■ HOW TO COMPLETE THIS TASK: From the entries below, reproduce exactly the line containing "left knee: (1190, 892)", the line containing "left ear: (182, 500)", and every line in between, with nothing added.

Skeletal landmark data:
::::::::::
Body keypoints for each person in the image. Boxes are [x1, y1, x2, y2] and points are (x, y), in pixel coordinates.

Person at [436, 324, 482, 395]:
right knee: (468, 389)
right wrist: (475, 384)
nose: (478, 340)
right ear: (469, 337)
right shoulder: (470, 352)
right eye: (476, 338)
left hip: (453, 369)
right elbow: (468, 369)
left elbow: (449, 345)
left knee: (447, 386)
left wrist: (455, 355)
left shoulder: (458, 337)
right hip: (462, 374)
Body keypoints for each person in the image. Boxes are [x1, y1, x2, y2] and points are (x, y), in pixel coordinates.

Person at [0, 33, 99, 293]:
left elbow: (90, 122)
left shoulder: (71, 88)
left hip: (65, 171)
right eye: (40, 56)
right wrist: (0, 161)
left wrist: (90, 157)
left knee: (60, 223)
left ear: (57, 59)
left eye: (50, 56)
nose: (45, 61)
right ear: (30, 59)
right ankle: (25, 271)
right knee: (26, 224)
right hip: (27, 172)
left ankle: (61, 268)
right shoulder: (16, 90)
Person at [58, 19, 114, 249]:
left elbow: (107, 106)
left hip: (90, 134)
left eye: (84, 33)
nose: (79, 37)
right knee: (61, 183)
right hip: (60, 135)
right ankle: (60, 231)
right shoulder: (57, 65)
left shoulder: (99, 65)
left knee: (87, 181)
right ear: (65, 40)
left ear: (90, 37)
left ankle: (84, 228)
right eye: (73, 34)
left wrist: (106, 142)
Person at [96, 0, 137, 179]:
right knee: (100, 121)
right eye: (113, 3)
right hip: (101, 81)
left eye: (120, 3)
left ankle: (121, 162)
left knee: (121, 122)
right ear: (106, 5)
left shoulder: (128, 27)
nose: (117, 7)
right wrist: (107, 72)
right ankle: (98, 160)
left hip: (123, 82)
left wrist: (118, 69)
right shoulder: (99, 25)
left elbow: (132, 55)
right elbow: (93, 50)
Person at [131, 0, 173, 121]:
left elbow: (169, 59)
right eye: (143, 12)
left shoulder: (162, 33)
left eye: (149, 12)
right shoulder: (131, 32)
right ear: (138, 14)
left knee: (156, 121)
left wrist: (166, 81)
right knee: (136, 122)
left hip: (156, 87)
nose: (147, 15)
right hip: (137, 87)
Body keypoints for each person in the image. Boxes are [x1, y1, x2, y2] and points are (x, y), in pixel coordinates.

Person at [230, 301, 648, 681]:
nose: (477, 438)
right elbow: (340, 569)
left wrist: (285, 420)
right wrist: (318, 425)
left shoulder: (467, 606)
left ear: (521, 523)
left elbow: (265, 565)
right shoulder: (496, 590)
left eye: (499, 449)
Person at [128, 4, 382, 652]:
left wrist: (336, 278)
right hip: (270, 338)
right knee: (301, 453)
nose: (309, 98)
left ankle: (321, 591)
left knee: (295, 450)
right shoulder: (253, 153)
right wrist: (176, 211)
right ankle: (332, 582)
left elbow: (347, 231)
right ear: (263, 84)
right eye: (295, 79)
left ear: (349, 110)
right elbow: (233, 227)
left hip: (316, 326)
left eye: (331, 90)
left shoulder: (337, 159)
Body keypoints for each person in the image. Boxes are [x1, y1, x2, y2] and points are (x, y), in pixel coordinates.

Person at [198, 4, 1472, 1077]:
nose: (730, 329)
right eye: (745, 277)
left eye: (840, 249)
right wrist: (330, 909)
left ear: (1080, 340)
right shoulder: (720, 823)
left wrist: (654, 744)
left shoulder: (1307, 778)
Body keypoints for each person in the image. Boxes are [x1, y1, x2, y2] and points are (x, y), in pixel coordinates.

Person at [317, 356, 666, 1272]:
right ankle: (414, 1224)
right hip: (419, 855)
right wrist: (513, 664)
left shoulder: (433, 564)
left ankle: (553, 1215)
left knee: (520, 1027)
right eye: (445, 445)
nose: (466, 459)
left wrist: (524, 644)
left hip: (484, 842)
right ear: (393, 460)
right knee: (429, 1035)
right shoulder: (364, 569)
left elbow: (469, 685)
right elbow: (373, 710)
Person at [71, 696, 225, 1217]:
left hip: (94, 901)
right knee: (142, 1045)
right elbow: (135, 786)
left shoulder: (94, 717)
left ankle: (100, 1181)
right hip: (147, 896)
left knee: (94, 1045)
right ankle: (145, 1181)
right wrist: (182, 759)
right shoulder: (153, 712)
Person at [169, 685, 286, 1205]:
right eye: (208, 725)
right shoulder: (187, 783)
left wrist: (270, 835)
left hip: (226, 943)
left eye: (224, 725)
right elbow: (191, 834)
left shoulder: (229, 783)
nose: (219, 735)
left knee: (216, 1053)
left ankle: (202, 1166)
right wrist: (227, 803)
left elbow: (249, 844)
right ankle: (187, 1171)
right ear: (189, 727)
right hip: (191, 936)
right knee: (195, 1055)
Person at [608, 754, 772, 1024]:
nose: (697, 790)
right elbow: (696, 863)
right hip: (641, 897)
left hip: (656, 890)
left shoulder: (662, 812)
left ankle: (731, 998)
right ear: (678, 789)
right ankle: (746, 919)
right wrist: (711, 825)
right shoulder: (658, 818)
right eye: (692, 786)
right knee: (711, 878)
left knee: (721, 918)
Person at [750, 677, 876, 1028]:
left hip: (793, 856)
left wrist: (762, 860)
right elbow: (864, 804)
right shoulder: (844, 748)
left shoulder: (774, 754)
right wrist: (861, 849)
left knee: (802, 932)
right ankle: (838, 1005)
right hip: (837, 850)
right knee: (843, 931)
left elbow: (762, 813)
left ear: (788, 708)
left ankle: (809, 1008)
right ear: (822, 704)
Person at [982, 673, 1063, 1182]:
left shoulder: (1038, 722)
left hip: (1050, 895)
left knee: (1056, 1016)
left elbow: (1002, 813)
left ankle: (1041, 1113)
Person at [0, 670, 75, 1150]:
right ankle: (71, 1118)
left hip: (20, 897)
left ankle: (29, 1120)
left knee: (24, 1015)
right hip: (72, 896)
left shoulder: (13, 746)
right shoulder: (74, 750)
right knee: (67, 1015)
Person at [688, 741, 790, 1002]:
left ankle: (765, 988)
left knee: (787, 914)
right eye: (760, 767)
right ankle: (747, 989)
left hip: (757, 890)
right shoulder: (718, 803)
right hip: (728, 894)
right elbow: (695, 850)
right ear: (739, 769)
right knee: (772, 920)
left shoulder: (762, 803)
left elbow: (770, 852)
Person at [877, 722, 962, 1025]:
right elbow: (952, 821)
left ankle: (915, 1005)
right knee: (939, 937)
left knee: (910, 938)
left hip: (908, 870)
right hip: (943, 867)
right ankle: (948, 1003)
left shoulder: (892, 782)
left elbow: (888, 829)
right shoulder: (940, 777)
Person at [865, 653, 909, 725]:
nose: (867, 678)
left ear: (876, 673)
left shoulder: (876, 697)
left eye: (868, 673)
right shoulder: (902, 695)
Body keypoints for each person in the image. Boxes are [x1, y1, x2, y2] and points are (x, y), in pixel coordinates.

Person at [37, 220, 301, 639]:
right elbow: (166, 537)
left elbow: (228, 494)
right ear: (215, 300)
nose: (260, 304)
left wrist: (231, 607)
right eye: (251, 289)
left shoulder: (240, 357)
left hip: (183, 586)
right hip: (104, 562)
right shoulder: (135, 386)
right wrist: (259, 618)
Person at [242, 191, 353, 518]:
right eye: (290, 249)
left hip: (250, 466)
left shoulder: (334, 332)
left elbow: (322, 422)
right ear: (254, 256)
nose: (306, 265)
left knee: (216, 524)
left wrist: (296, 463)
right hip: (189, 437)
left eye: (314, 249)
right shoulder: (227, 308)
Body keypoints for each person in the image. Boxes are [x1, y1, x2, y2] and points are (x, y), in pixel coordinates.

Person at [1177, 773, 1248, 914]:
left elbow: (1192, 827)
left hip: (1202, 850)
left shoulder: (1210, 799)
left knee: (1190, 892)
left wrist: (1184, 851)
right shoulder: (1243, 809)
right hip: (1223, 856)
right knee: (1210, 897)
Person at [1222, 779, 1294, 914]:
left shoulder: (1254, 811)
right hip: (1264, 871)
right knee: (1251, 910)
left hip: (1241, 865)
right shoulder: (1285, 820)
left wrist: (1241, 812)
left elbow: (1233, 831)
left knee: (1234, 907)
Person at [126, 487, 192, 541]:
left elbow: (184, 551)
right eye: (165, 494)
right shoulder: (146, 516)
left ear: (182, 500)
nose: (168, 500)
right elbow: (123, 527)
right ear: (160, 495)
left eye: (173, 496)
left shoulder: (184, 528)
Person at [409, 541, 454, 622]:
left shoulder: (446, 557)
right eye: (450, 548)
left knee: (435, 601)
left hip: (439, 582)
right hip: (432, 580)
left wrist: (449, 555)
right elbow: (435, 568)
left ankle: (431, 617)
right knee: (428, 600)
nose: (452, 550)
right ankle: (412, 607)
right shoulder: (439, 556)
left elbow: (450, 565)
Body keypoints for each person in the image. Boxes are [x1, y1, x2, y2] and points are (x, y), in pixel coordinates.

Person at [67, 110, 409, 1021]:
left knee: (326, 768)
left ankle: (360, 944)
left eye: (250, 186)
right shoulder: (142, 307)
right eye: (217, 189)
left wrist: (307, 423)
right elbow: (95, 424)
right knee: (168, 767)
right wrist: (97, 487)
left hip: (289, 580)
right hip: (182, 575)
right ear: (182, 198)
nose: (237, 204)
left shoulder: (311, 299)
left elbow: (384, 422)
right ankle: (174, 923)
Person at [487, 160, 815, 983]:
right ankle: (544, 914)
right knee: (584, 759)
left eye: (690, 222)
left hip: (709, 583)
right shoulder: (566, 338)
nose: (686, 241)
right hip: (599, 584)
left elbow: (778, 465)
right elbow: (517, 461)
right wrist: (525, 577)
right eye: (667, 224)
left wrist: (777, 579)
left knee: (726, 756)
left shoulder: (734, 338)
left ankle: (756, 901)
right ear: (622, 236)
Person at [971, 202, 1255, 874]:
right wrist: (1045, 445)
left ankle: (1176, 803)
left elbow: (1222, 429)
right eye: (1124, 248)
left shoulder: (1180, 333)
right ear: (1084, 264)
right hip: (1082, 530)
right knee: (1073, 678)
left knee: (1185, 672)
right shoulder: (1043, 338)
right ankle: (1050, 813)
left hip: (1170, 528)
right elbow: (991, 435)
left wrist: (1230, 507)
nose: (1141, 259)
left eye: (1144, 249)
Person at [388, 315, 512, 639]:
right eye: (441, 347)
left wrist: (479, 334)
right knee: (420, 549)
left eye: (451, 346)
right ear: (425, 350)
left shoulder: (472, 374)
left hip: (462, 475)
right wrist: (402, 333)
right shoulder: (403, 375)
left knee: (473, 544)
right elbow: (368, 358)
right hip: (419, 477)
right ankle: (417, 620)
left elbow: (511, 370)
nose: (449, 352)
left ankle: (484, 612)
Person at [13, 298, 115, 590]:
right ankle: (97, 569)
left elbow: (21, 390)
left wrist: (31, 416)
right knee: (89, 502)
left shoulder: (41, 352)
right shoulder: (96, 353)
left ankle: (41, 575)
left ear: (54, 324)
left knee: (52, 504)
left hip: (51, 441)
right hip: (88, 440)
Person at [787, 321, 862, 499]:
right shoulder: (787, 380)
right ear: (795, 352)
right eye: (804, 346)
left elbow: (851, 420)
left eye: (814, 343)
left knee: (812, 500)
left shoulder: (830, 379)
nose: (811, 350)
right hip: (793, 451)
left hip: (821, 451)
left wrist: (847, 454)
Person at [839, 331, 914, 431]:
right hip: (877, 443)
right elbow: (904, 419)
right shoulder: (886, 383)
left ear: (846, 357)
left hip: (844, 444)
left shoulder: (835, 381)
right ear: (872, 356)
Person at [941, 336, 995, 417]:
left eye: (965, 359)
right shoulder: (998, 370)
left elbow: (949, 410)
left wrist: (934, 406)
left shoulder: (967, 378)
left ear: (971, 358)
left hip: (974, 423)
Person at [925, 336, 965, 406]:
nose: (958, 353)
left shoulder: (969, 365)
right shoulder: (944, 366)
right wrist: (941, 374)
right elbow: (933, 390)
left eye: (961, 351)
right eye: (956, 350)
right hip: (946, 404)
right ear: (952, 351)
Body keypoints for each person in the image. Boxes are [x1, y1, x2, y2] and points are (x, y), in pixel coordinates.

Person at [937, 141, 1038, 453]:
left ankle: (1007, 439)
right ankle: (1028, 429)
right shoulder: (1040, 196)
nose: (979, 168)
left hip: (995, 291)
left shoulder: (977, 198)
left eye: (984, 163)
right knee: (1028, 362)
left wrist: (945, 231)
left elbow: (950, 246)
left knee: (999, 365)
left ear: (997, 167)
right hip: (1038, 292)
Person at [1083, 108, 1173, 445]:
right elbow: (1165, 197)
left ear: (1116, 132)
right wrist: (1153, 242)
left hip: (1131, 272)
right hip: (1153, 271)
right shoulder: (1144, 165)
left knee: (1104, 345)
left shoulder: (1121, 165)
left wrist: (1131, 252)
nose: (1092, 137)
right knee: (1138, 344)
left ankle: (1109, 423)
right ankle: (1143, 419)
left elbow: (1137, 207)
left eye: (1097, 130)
::::::::::
■ REPLY TO THE TASK:
left knee: (1190, 892)
left wrist: (1184, 851)
right shoulder: (1243, 809)
right hip: (1223, 856)
right knee: (1210, 897)
Person at [1222, 779, 1294, 914]:
left shoulder: (1254, 811)
right hip: (1264, 871)
right knee: (1251, 910)
left hip: (1241, 865)
right shoulder: (1285, 820)
left wrist: (1241, 812)
left elbow: (1233, 831)
left knee: (1234, 907)
Person at [126, 487, 192, 541]:
left elbow: (184, 551)
right eye: (165, 494)
right shoulder: (146, 516)
left ear: (182, 500)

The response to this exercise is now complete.